The first iconic apartment building by Robin Boyd

By
Jenny Brown
October 17, 2017
Domain Park penthouse by architect Robin Boyd Photo: Jellis Craig

The mid-century architectural colossus Robin Boyd pioneered and promoted many admirable and lasting aspects of Australian residential design.

And if the immediate reaction of people inspecting a South Yarra penthouse that was marketed in an expression of interest process last month is any indication, the wow factor was one of them.

The $3-million plus – “way above the owner’s expectations” – result of the campaign for the eastern, two-bedroom Domain Park Flats penthouse that had been occupied by just two owners in 62 years, was pretty wow too.

Jellis Craig agent Nathan Waterson says a  lot of interested locals, even those living in newer, bigger apartments on St Kilda Road and East Melbourne, “could not believe” how much better the view of Melbourne’s green spaces was from this vantage.

Quite a few threw in comparable offers in a bid to own it and reinstate it as an unrepeatable one-off that so casually treats Melbourne’s horticultural jewel as its front yard.

But then, focusing all attention on the verdant foreground of an 18 storey international modernist style tower on the edge of the Botanic Gardens that was one of Boyd’s rare projects of scale, was the main purpose of his design strategy.

The brown brick building with the two white lift towers at the rear is narrow, so each apartment has outlook to the north and the south. The penthouses and some of the upper units see the whole compass of Melbourne’s surrounds to mountain and bay horizons. For most units, the city skyscrapers are mere scenic infill.

The units below the penthouses are arranged four to a floor, and are relatively low-ceilinged, which is another device to “compress the space” and telescope attention to the outlooks.

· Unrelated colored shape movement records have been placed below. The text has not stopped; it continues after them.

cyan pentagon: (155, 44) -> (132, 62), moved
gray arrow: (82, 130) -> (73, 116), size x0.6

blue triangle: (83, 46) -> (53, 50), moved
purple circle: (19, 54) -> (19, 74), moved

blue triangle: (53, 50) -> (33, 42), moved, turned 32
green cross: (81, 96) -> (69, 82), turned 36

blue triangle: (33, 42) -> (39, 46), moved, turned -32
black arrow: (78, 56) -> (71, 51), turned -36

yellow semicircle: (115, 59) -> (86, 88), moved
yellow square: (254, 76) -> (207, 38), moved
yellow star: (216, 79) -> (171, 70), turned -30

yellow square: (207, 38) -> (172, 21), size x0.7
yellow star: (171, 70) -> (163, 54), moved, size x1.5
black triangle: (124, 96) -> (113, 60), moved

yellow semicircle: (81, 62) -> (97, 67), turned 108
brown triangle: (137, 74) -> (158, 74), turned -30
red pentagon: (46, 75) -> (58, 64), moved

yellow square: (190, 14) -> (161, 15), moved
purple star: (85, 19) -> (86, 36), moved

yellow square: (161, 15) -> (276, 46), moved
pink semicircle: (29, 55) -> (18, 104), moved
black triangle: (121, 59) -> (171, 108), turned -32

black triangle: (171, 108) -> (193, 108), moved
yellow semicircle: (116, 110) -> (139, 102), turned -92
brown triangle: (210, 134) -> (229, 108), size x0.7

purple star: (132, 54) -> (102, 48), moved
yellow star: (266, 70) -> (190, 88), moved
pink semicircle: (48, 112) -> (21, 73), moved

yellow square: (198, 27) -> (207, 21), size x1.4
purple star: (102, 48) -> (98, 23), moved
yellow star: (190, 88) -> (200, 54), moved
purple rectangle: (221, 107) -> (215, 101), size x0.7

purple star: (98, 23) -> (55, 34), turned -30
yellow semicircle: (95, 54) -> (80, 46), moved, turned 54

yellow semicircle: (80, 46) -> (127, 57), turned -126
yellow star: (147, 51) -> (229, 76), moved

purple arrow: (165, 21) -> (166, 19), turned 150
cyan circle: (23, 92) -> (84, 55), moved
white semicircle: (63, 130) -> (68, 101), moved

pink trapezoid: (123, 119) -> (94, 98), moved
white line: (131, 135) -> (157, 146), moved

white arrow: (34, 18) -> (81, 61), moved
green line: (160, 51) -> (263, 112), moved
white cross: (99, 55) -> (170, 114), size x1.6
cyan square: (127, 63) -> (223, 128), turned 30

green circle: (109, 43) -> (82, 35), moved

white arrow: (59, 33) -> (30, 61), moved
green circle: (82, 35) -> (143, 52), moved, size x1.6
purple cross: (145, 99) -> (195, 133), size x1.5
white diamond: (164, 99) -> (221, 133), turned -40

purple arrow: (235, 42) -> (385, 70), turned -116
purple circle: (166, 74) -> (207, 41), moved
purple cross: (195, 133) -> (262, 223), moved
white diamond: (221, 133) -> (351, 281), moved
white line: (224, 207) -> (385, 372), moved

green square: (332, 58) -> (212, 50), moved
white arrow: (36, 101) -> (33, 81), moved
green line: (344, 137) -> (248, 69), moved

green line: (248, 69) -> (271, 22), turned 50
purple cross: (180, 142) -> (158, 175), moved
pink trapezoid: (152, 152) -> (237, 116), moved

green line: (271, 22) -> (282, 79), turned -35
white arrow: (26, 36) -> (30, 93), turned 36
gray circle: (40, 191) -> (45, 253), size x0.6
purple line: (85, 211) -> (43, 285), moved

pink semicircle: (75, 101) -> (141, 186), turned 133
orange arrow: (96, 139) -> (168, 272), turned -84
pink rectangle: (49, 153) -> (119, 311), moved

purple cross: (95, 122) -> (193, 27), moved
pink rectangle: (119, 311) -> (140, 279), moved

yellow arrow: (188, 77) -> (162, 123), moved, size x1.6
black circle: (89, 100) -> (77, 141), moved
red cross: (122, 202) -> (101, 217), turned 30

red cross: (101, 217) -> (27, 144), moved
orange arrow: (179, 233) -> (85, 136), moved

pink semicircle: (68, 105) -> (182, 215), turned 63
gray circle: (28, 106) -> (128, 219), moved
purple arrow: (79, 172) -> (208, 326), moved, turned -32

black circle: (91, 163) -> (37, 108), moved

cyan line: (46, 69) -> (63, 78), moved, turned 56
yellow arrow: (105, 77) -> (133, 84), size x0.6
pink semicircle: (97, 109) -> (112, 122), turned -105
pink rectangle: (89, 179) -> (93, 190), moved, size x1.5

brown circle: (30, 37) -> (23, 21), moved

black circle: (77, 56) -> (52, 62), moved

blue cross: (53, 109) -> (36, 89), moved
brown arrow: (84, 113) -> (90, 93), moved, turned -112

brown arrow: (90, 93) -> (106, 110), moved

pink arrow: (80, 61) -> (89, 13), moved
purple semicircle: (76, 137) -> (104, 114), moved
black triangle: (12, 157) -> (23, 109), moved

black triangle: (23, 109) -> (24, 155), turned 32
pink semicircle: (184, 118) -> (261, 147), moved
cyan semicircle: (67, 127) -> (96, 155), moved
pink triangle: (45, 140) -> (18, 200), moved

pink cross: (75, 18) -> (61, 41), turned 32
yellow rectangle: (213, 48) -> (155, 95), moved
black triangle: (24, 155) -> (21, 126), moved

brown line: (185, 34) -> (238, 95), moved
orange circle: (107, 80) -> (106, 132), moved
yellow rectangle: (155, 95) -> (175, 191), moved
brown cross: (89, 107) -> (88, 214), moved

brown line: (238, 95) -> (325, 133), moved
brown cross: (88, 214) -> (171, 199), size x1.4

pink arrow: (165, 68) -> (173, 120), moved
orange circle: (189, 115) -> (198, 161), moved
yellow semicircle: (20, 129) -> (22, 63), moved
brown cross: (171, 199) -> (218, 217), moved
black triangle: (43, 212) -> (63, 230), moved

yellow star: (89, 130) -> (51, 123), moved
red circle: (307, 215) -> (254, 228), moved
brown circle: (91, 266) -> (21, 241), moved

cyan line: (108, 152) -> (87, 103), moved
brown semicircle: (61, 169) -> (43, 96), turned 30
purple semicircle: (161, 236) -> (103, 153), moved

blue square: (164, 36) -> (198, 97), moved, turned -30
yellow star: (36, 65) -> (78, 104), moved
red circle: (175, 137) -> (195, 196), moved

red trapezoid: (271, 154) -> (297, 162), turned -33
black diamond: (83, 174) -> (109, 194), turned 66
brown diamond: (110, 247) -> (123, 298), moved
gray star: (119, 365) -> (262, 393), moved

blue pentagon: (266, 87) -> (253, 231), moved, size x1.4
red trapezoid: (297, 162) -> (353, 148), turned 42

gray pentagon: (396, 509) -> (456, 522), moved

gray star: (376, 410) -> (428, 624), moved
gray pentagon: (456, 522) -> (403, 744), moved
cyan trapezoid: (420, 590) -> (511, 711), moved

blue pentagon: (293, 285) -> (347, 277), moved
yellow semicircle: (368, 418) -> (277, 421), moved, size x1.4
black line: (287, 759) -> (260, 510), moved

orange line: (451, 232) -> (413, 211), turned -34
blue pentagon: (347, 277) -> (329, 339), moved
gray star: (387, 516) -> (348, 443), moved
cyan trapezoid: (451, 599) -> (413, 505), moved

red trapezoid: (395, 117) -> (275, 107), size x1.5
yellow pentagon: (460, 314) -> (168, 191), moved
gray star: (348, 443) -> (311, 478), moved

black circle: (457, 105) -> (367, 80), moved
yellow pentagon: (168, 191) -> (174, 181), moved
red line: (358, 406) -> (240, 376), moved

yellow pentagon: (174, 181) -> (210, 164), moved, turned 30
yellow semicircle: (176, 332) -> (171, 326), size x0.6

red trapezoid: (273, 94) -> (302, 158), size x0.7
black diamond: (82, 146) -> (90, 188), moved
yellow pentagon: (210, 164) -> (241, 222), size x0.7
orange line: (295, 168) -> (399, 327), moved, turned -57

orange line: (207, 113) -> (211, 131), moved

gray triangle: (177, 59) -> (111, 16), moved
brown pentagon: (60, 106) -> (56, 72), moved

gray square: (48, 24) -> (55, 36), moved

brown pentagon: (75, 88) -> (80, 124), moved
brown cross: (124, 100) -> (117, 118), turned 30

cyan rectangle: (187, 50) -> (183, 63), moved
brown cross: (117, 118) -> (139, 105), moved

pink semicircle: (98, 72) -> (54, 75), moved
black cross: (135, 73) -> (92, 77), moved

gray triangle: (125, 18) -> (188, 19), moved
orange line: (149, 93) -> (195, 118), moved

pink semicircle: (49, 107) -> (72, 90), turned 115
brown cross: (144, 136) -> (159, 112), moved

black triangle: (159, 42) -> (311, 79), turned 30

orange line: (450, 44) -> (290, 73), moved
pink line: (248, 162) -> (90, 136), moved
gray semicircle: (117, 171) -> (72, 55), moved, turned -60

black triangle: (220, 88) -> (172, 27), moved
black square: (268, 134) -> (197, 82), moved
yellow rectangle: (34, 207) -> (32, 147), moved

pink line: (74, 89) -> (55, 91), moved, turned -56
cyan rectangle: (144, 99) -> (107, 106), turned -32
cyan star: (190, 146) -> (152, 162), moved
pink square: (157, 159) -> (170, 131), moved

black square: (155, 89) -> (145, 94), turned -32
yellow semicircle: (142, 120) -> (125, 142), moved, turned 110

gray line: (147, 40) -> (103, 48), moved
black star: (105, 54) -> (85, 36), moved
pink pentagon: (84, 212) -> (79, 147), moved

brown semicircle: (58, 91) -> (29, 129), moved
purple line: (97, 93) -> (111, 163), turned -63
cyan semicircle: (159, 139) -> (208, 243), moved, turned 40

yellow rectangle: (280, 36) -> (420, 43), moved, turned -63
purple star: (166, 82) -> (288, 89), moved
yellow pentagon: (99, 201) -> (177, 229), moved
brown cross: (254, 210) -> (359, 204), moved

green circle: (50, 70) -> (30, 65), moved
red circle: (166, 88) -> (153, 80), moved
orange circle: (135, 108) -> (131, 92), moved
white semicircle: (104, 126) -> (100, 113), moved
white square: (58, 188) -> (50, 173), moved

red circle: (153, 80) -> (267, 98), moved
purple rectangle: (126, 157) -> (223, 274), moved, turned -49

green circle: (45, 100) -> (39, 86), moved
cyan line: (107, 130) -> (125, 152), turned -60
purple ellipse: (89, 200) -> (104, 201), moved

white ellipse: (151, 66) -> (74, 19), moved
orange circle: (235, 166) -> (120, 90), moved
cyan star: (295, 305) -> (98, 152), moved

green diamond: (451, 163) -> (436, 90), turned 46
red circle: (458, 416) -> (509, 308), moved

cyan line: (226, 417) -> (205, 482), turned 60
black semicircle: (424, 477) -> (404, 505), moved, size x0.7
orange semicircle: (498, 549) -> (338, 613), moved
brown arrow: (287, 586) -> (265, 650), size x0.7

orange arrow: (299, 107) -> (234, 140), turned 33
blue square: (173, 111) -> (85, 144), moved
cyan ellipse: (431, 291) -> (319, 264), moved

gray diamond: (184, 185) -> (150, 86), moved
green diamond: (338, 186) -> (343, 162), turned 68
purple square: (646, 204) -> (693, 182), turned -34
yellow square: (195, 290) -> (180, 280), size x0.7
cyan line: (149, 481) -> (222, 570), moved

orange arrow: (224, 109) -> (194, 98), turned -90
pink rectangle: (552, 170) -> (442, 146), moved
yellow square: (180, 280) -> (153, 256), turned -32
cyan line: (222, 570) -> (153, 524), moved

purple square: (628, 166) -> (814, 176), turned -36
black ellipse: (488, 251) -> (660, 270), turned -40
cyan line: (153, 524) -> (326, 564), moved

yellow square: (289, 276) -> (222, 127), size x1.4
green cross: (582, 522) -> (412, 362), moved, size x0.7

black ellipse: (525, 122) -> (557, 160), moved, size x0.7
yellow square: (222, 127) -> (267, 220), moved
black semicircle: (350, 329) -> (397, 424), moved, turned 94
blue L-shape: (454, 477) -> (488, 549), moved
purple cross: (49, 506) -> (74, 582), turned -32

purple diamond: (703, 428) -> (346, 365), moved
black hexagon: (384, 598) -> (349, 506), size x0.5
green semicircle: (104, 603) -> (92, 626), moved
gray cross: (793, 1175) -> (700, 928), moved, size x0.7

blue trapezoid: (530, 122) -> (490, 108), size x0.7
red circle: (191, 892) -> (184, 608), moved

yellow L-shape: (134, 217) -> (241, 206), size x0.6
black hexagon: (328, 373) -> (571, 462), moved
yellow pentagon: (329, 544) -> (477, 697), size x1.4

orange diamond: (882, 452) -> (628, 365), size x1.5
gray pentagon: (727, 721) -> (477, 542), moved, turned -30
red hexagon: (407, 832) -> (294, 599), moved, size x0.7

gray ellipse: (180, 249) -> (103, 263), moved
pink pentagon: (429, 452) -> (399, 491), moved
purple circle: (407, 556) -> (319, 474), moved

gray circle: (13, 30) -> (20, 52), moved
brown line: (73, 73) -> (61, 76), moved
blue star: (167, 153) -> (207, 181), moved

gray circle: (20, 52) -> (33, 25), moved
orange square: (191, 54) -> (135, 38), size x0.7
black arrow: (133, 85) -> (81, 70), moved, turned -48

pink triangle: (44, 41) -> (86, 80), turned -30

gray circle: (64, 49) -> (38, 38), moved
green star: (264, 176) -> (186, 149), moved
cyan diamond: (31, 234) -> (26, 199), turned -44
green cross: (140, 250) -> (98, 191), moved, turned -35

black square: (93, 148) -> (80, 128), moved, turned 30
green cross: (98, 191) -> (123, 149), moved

The more subliminal effect of the simplicity and refinement of what looks like a plain and functional building – Boyd loved the practical and unadorned and believed that all good architecture is “restrained”  – is, according to critics “that it has a heightened sense of isolation and suspension in space”.

And because, as Waterson explains, its location “is unrepeatable”, that quality of being an iconic development in a desirable neighbourhood will ensure it remains, “Melbourne’s bit of New York”.

It was by dint of a brief window of planning opportunity that opened up in the mid 1950s to allow high-rise development on the fringes of Melbourne’s parks that allowed Lend Lease to buy the Domain Road property, gain building permission and request a design from the then uber Melbourne architectural firm of Romberg Boyd.

The final plan for the tower, that for 10 years was Melbourne’s tallest residential building, was, however, all Boyd.

The first residents took up occupancy in 1962 and the first owner of the eastern penthouse was the late Irvin Rockman, who fitted it with walnut cabinetry and who would later go on to serve as Melbourne’s Lord Mayor in the late 1970s.

The walnut looks dated and at odds with Boyd’s intent now, and the interiors are tired and need wall-to-wall refurbishment. So Waterson says, basically, the new owners have paid for an old shell.

But wow! The building has twice been recognised by big citations, being National Trust listed, and last year winning the Victorian AIA’s 25-year award for enduring architecture.

There really is no surprise in that, for it distils, in Boyd’s thinking, the perfect formula of an enduring, iconic building with a “soul”: Unique location, brilliant architect following a simple, even “frugal” plan that collates surface, texture, colour, tactility, positive external mass and negative internal space to bring forth a quality that he called “the living psyche of a building”.